Directions:
1. In the forum thread about fread, how many rows does fread sample to determine column types?
2. Using the documentation quoted in the forum thread about fread, explain why fread will not downgrade a column to a lower type.
3. List, in order, the column types from which fread picks the lowest type for each column, as given in the forum thread about fread.
----- Source passage
Reputation: 1043
I have a 5 G file data to load. fread seems to be a fast way to load them but it reads all my data structures wrong. It looks like it is the quotes that result the problem.
# Codes. I don't know how to put raw csv data here.
dt<-fread("data.csv",header=T)
dt2<-read.csv("data.csv",header=T)
str(dt)
str(dt2)
This is the output. All data structures of fread variables are char regardless whether it is num or char.
Upvotes: 1
Views: 893
Reputation: 8187
It looks as if the fread
command will detect the type in a particular column and then assign the lowest type it can to that column based on what the column contains. From the fread documentation:
A sample of 1,000 rows is used to determine column types (100 rows from 10 points). The lowest type for each column is chosen from the ordered list: logical, integer, integer64, double, character. This enables fread to allocate exactly the right number of rows, with columns of the right type, up front once. The file may of course still contain data of a higher type in rows outside the sample. In that case, the column types are bumped mid read and the data read on previous rows is coerced.
This means that if you have a column with mostly numeric type values it might assign the column as numeric
, but then if it finds any character
type values later on it will coerce anything read up to that point to character
type.
You can read about these type conversions here, but the long and short of it seems to be that trying to convert a character
column to numeric
for values that are not numeric will result in those values being converted to NA
, or a double might be converted to an integer, leading to a loss of precision.
You might be okay with this loss of precision, but fread
will not allow you to do this conversion using colClasses
. You might want to go in and remove non-numeric values yourself.
Upvotes: 0
Reputation: 4671
It's curious that fread
didn't use numeric for the id column, maybe some entries contain non-numeric values?
The documentation suggests the use of colClasses
parameter.
dt <- fread("data.csv", header = T, colClasses = c("numeric", "character"))
The documentation has a warning for using this parameter:
A character vector of classes (named or unnamed), as read.csv. Or a named list of vectors of column names or numbers, see examples. colClasses in fread is intended for rare overrides, not for routine use. fread will only promote a column to a higher type if colClasses requests it. It won't downgrade a column to a lower type since NAs would result. You have to coerce such columns afterwards yourself, if you really require data loss.
Upvotes: 3
----------
----- Extracted material
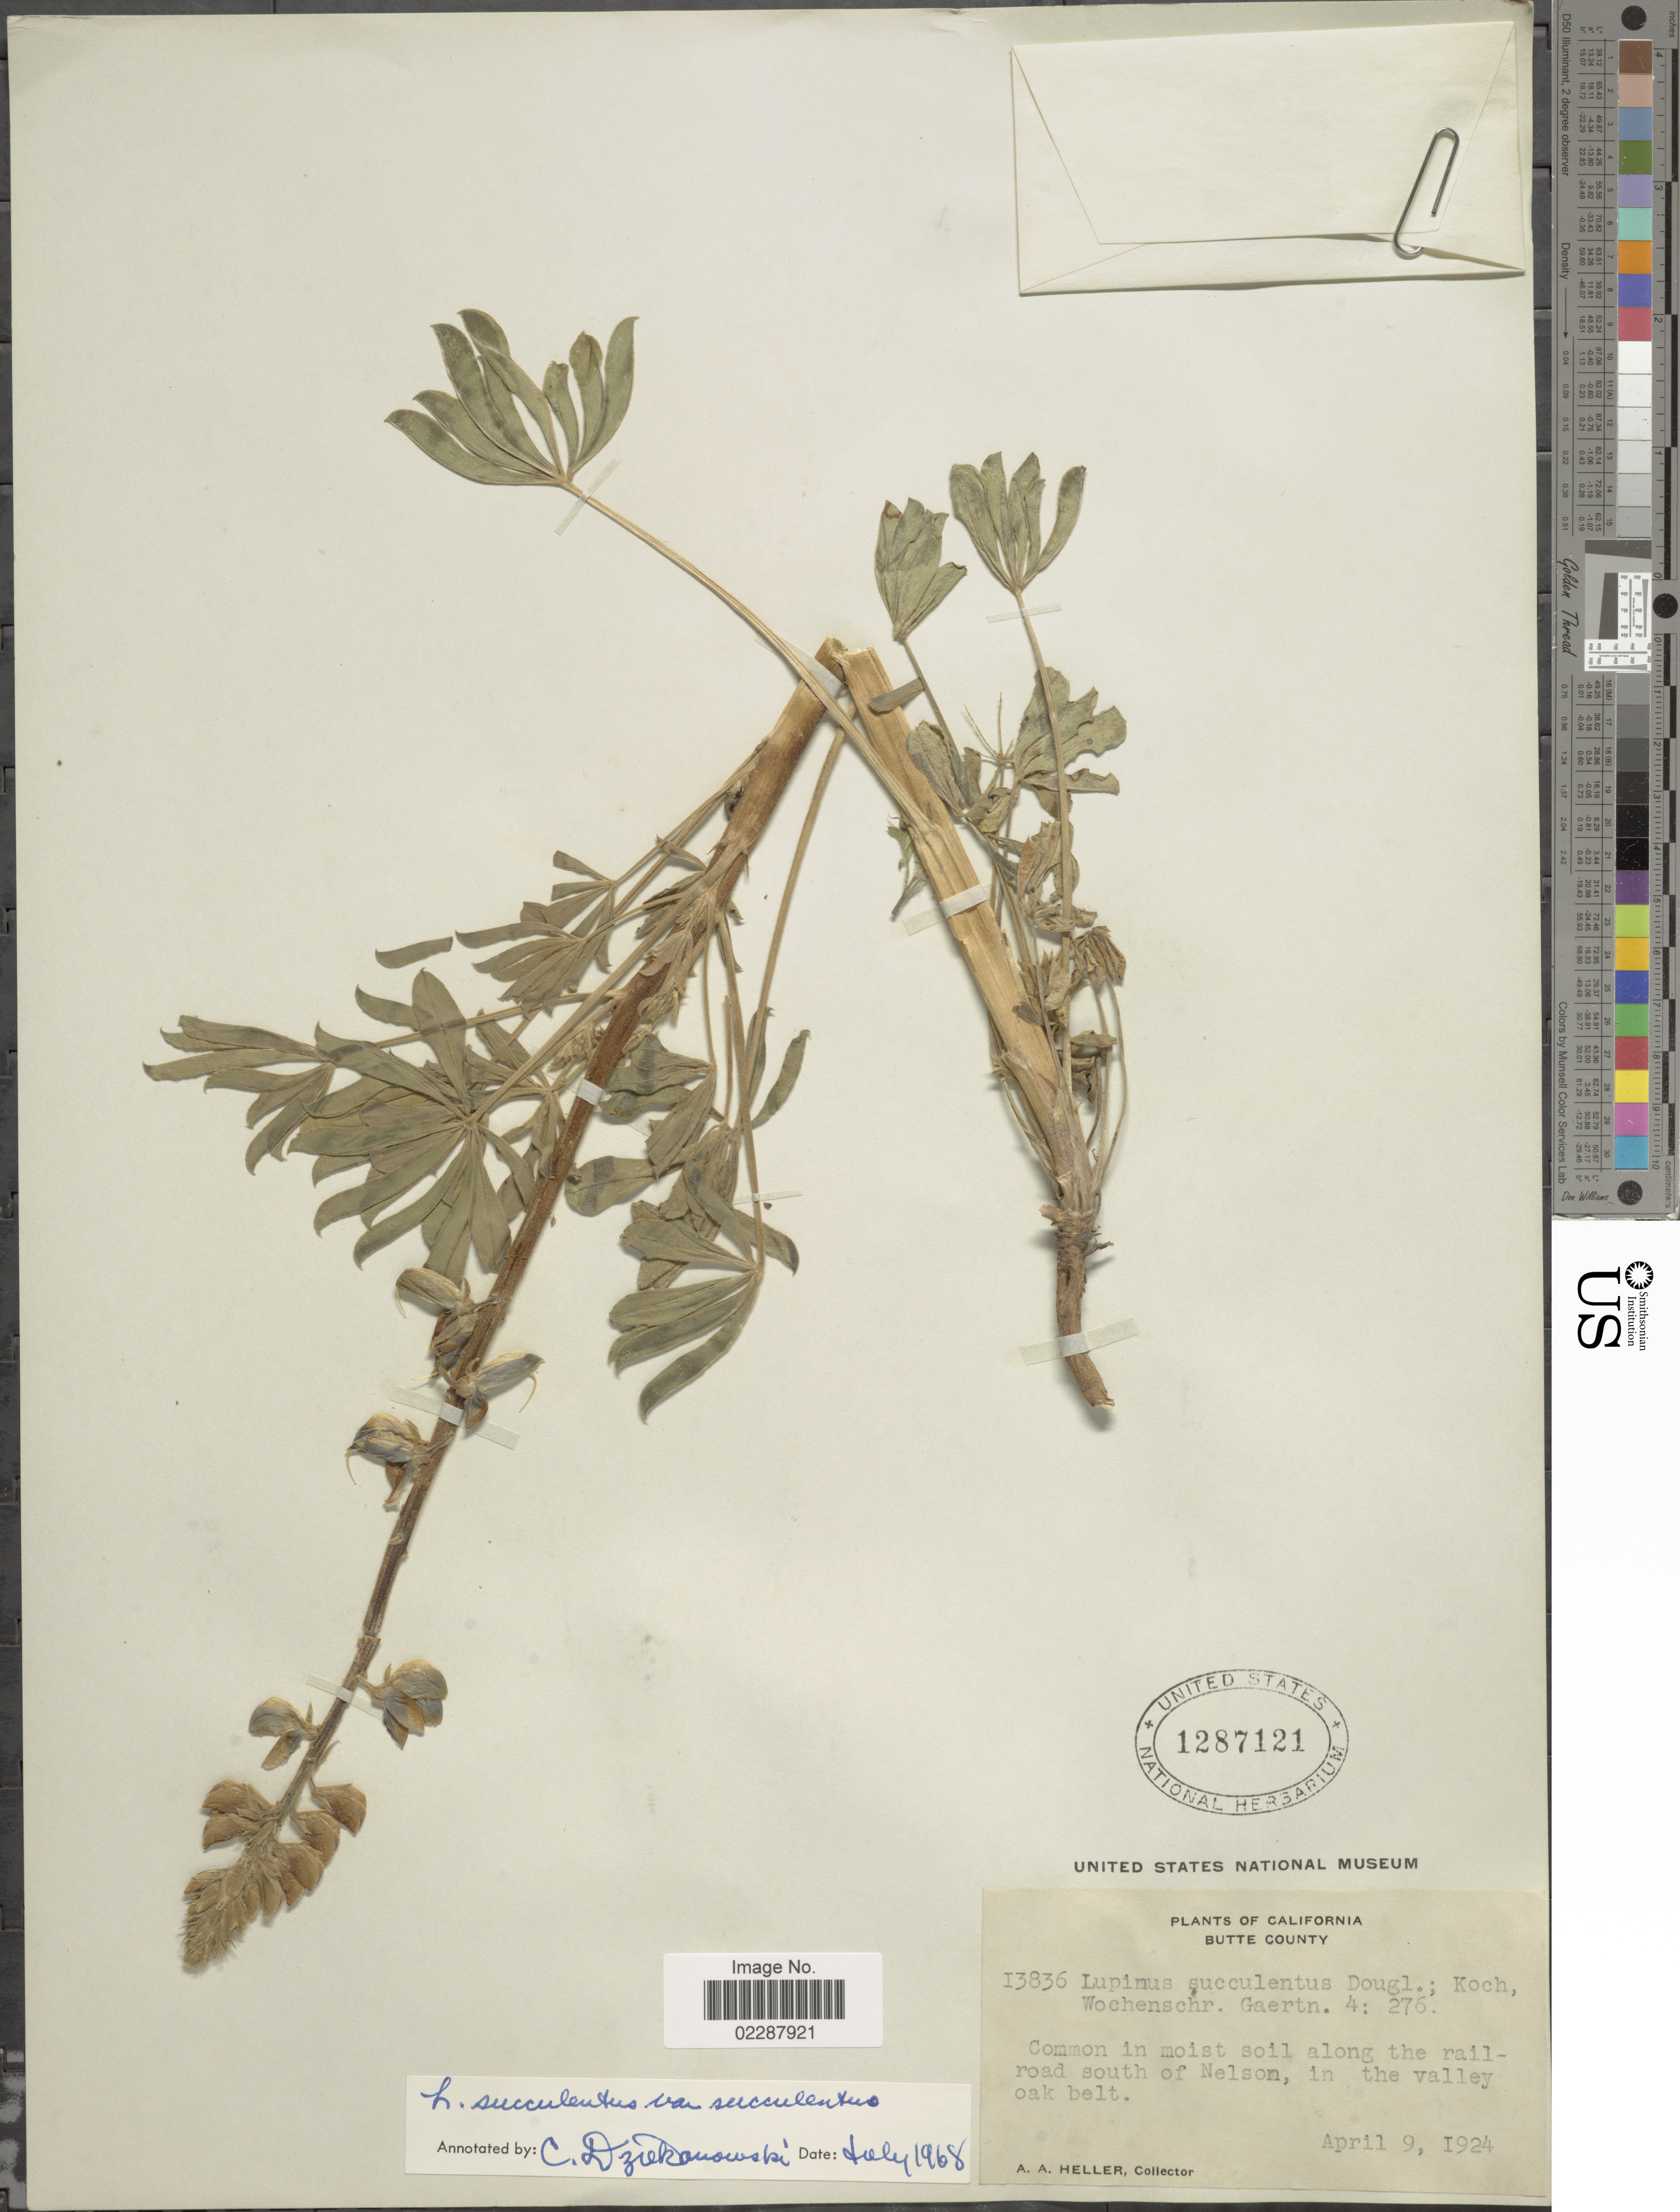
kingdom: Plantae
----------
----- Extracted material
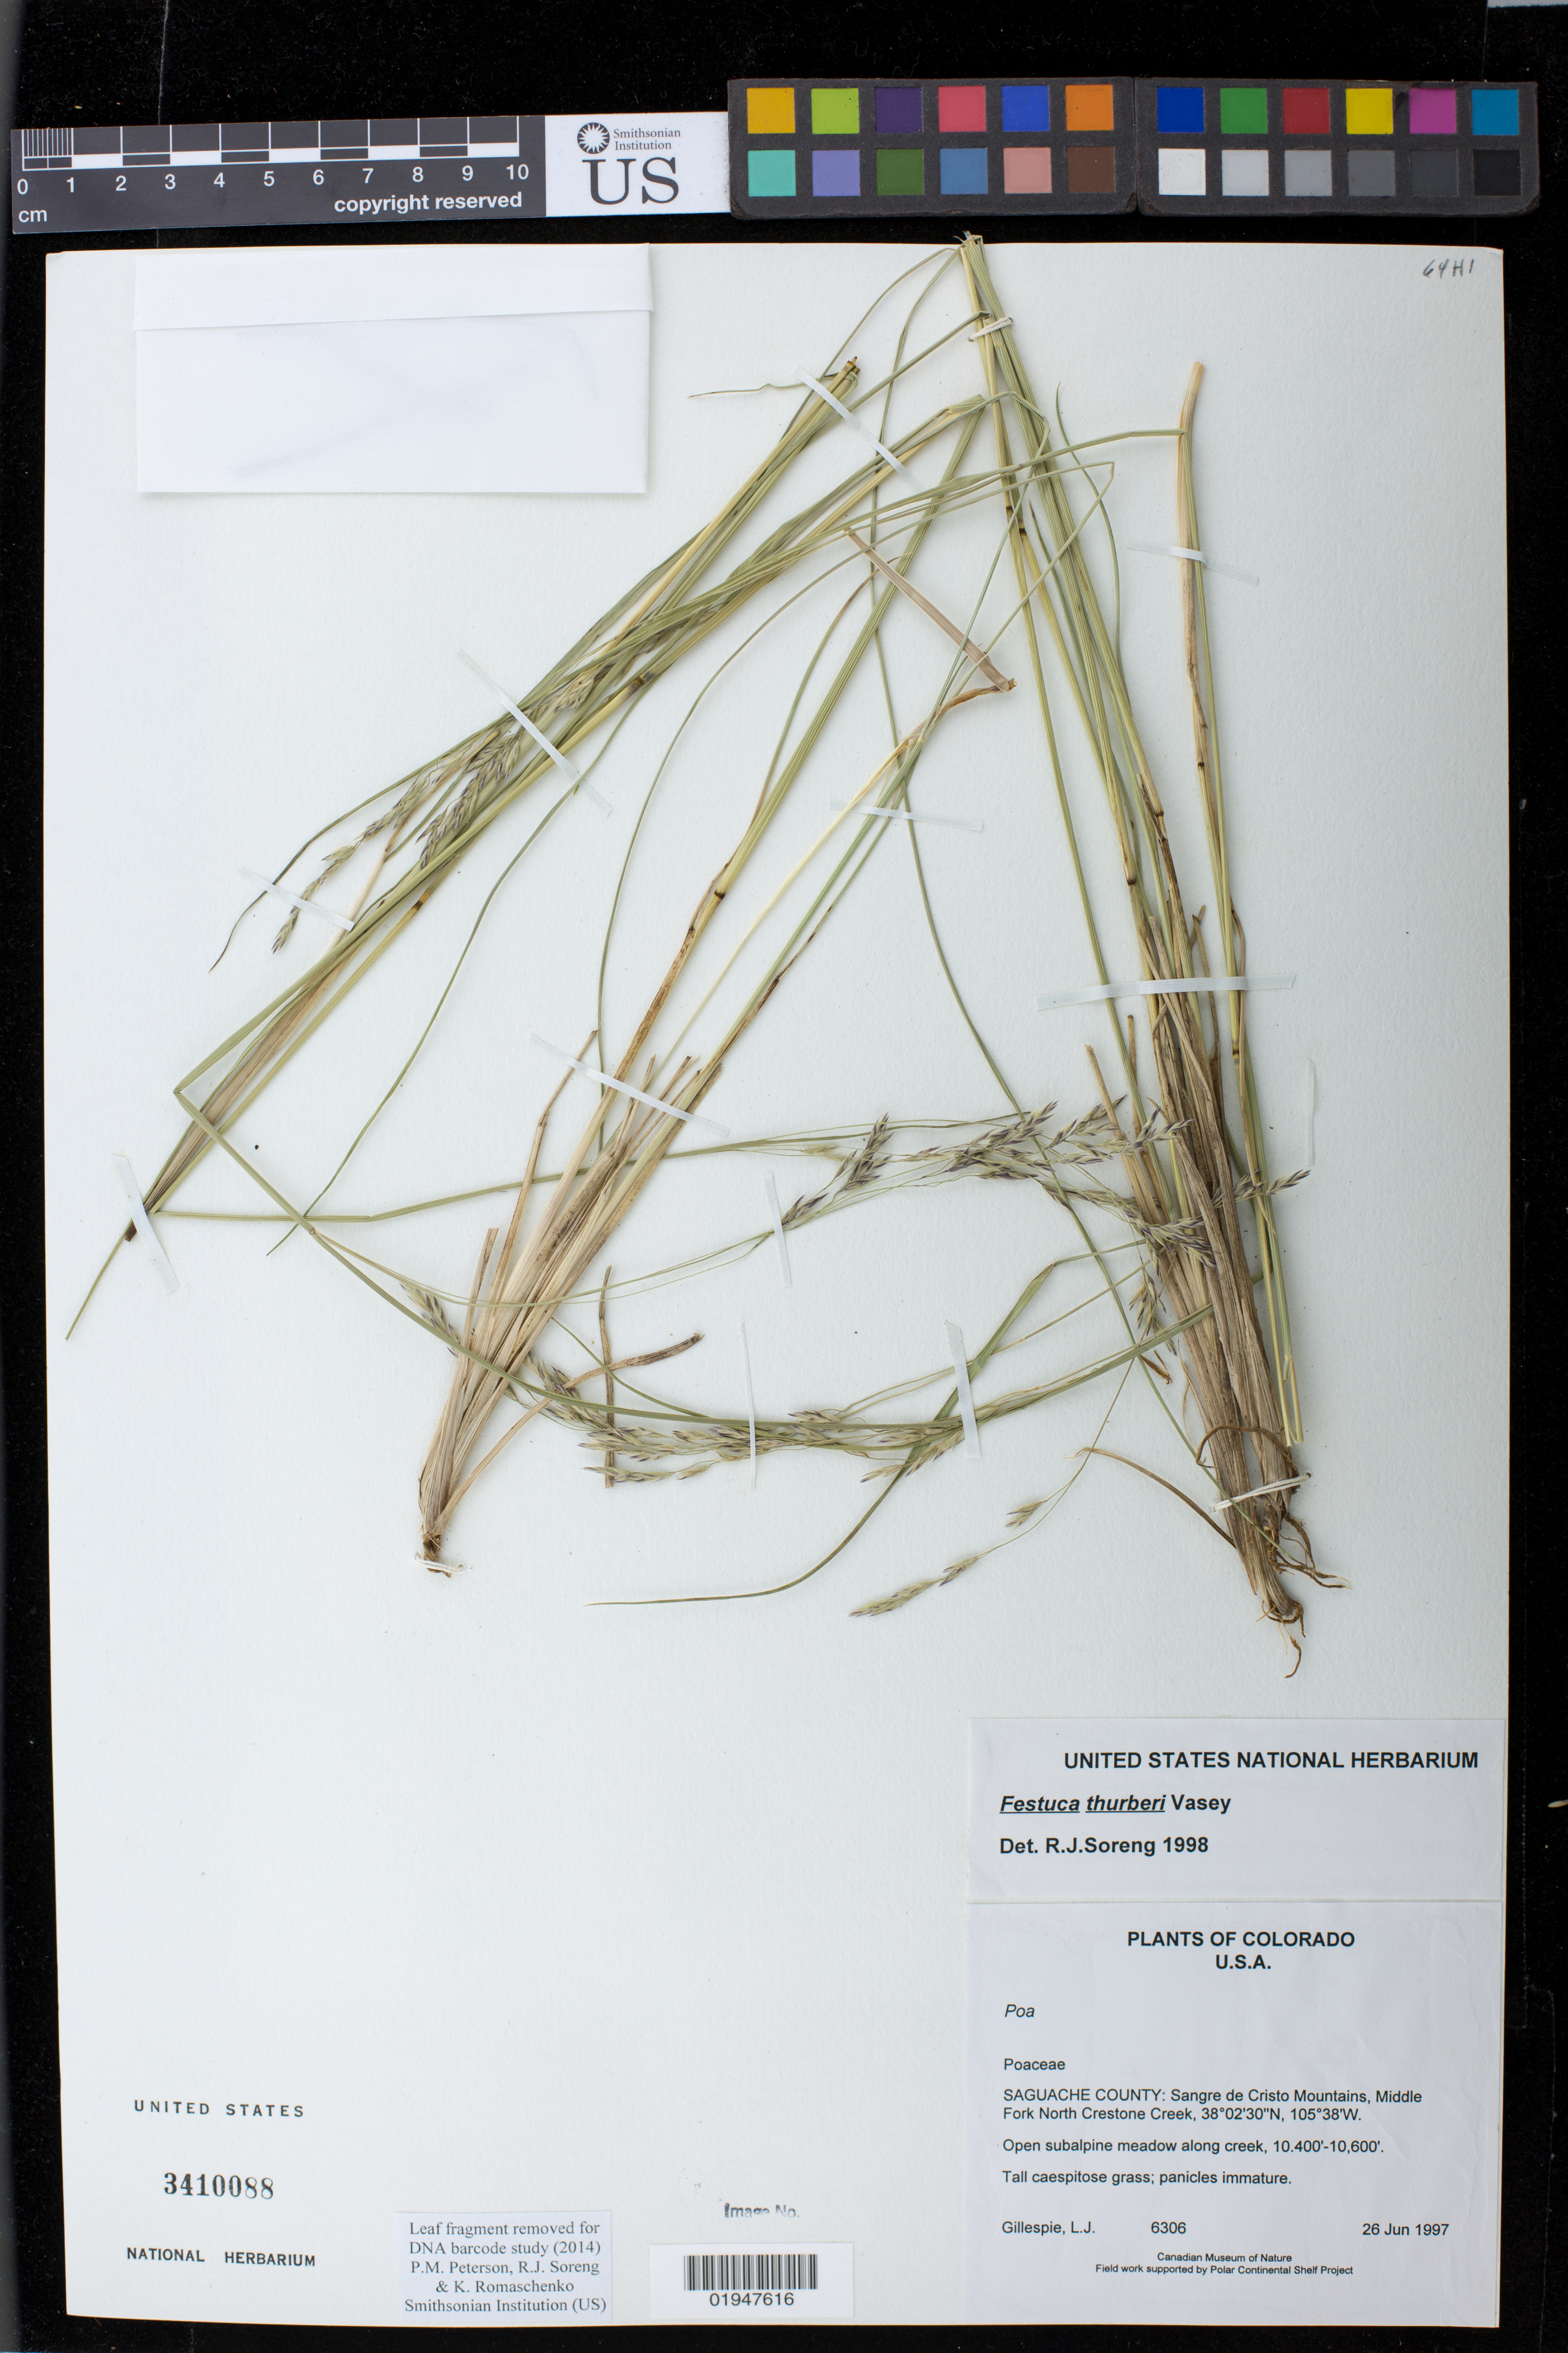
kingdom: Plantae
----------
Responses to the exercise:
1. It samples 1,000 rows, taking 100 rows from 10 points.

2. Fread will not downgrade a column to a lower type because NAs would result. If data loss is really required, the user has to coerce such columns afterwards.

3. logical, integer, integer64, double, character